Quote:
Originally Posted by EganSolo
do I need to harden the system further?
|
While you have posted useful information what's missing is an overview of what steps you took. The easiest way to start is to read your distributions' documentation wrt security and hardening, turn it into a checklist and compare it with what you have done. That should address anything ranging from install time issues like package selection, post-install cleanup, account settings like password strength checking, aging, quota, ulimits, login access and process restrictions, service configuration, network configuration, access restrictions and traffic limiting, maintenance, updating, verifying integrity and making backups. A basic distro-agnostic tool to help compare certain local aspects is GNU/Tiger.
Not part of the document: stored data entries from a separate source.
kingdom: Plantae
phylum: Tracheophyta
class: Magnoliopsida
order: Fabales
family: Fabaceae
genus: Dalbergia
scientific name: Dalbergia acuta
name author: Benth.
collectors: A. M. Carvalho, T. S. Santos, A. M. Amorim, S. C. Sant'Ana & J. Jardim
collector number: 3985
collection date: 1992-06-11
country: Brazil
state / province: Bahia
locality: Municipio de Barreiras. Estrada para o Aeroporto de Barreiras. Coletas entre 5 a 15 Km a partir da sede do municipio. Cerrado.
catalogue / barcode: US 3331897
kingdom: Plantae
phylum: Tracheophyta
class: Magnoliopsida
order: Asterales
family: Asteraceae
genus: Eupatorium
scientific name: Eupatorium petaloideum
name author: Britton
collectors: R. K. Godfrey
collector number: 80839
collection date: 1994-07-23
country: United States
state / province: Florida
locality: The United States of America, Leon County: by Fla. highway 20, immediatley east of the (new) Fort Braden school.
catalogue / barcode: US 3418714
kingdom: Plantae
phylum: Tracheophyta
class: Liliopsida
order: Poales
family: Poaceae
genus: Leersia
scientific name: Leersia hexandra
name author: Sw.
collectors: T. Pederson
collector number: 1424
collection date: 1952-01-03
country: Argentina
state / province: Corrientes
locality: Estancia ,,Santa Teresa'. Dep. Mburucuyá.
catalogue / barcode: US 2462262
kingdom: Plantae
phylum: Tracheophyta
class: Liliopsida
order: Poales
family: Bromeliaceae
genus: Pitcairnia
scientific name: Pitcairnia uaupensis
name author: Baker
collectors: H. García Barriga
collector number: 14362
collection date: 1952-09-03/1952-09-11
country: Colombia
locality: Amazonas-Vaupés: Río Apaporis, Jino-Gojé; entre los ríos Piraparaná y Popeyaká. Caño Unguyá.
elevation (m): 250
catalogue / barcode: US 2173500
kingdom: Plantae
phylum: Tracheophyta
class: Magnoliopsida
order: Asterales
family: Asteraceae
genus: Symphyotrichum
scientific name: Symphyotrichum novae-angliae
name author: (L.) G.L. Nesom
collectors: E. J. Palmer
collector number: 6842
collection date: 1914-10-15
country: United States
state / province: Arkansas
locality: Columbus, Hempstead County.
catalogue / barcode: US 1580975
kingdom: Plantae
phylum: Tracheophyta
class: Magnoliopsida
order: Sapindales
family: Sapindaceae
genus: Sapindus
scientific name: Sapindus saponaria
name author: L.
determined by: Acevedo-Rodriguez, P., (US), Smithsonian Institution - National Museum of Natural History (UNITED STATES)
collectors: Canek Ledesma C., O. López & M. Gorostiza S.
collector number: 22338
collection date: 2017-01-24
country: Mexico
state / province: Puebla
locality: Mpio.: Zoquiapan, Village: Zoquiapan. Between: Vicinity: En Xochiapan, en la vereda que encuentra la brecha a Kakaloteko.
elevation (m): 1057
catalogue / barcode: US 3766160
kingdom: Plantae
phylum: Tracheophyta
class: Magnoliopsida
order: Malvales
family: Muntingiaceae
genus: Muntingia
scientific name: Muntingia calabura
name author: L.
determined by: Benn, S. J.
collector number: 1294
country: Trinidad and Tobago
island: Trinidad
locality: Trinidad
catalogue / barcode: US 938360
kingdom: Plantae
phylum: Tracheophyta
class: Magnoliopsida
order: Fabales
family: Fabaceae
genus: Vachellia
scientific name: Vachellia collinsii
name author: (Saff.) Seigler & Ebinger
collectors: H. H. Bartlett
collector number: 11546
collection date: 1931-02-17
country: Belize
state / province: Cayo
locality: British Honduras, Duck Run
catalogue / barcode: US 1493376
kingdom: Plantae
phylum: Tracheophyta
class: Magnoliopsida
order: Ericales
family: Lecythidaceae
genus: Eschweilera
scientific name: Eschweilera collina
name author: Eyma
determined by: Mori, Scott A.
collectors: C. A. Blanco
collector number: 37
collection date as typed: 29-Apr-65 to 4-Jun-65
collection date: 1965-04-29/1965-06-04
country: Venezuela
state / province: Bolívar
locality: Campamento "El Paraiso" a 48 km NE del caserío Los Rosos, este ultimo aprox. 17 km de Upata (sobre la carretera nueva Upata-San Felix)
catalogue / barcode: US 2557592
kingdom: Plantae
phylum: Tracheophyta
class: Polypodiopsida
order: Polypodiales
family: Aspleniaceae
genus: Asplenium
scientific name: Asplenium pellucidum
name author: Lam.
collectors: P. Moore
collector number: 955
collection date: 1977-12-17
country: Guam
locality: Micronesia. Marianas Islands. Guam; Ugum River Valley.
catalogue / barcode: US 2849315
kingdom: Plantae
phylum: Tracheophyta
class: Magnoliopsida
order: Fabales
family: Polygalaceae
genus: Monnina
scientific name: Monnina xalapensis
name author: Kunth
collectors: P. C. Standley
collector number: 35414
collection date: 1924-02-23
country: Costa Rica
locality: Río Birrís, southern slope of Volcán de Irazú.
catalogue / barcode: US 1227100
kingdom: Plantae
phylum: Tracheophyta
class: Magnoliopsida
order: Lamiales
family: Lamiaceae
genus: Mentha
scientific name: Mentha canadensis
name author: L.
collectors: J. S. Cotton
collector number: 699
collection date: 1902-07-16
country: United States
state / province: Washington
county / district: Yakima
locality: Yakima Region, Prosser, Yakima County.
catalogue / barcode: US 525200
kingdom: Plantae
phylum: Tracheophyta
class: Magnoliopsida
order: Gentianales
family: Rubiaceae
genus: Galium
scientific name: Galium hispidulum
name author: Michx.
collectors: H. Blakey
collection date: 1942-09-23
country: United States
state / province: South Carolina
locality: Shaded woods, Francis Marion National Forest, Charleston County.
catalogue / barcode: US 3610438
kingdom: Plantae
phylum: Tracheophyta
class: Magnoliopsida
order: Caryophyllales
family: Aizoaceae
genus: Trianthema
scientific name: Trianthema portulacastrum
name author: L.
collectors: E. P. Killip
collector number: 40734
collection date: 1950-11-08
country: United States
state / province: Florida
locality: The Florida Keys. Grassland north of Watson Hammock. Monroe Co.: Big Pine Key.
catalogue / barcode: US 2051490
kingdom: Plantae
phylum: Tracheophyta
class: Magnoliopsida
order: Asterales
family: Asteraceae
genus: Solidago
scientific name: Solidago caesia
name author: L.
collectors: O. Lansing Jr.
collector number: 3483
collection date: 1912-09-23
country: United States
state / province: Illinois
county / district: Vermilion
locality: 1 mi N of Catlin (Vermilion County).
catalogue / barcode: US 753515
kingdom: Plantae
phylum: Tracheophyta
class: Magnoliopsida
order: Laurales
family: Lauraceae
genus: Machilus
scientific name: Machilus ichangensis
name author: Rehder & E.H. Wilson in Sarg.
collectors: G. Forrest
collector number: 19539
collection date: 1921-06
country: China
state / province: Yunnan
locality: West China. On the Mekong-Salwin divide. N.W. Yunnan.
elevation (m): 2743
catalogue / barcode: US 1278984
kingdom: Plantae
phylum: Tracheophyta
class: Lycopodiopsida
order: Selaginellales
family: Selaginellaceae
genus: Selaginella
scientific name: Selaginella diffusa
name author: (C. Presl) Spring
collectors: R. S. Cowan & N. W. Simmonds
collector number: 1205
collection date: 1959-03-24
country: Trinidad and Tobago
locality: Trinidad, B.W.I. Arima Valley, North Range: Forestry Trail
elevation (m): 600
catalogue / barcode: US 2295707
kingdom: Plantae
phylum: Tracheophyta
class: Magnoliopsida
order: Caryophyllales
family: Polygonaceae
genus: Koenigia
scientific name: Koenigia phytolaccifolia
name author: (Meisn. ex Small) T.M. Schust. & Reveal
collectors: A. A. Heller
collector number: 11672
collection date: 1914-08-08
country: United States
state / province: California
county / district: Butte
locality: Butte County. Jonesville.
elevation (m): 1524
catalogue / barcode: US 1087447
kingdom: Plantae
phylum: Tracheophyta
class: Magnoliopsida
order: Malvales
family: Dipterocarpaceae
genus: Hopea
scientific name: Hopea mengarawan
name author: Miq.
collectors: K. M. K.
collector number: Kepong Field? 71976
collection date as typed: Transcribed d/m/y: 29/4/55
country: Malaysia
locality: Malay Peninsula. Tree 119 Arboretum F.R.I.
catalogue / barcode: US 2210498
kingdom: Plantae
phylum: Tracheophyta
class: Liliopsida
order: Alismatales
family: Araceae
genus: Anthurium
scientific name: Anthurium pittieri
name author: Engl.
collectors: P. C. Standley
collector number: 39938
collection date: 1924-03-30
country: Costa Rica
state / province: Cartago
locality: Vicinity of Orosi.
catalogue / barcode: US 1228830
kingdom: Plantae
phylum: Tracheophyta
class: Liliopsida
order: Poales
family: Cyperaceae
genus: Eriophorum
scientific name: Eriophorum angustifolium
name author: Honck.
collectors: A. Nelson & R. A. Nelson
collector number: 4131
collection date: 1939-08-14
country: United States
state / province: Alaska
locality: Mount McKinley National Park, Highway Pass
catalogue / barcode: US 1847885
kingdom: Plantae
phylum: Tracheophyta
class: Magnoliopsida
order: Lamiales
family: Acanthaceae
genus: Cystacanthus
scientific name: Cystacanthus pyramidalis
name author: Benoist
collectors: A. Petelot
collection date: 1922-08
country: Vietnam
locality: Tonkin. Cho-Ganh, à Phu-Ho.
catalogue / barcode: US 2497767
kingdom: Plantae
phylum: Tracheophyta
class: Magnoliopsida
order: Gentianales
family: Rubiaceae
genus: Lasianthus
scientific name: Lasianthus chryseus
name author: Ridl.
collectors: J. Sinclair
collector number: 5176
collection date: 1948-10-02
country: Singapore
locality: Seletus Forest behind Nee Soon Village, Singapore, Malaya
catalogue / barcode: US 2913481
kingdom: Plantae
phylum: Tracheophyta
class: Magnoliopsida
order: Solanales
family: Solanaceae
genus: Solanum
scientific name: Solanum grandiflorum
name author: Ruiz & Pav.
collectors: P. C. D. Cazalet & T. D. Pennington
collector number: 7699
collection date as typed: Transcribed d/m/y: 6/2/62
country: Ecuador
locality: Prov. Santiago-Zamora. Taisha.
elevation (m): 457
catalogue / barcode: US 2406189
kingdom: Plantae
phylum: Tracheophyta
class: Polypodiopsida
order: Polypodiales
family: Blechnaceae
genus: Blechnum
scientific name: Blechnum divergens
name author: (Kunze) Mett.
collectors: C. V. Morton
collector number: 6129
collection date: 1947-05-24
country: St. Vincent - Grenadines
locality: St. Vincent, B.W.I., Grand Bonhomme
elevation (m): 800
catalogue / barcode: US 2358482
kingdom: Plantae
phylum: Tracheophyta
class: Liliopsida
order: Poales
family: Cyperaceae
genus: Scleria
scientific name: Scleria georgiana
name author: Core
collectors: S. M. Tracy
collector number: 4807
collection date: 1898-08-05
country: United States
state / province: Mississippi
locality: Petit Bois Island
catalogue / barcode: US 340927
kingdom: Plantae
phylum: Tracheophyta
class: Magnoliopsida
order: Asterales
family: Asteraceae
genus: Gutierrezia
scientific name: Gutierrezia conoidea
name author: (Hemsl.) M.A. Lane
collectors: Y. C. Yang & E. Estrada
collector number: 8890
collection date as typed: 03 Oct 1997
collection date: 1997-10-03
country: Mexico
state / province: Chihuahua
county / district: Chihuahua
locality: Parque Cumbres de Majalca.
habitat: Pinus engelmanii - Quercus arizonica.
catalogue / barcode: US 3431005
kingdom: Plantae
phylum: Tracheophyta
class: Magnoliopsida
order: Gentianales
Run it on a pristine setup, make changes, then run again to check the effect. After that you could try the "Securing Debian Manual" for any issues your distributions' documentation doesn't address, followed by a check against the Cisecurity.org Debian Benchmark and then address issues from the
OWASP top ten. That should cover anything including LAMP stack and other network-related issues. A tool to help you assess the machines security stance from a remote POV is OpenVAS as it focuses on services rather than "simply" checking if a port is accessible or not like nmap does.
Some things to be mindful of no matter what you do:
- Know what you do: ignorance and negligence are the two most common causes for compromises.
- Allow (install, run, grant access to) only that what is strictly needed.
- Be vigilant always: security is not a one-off but a continuous process of auditing and adjusting.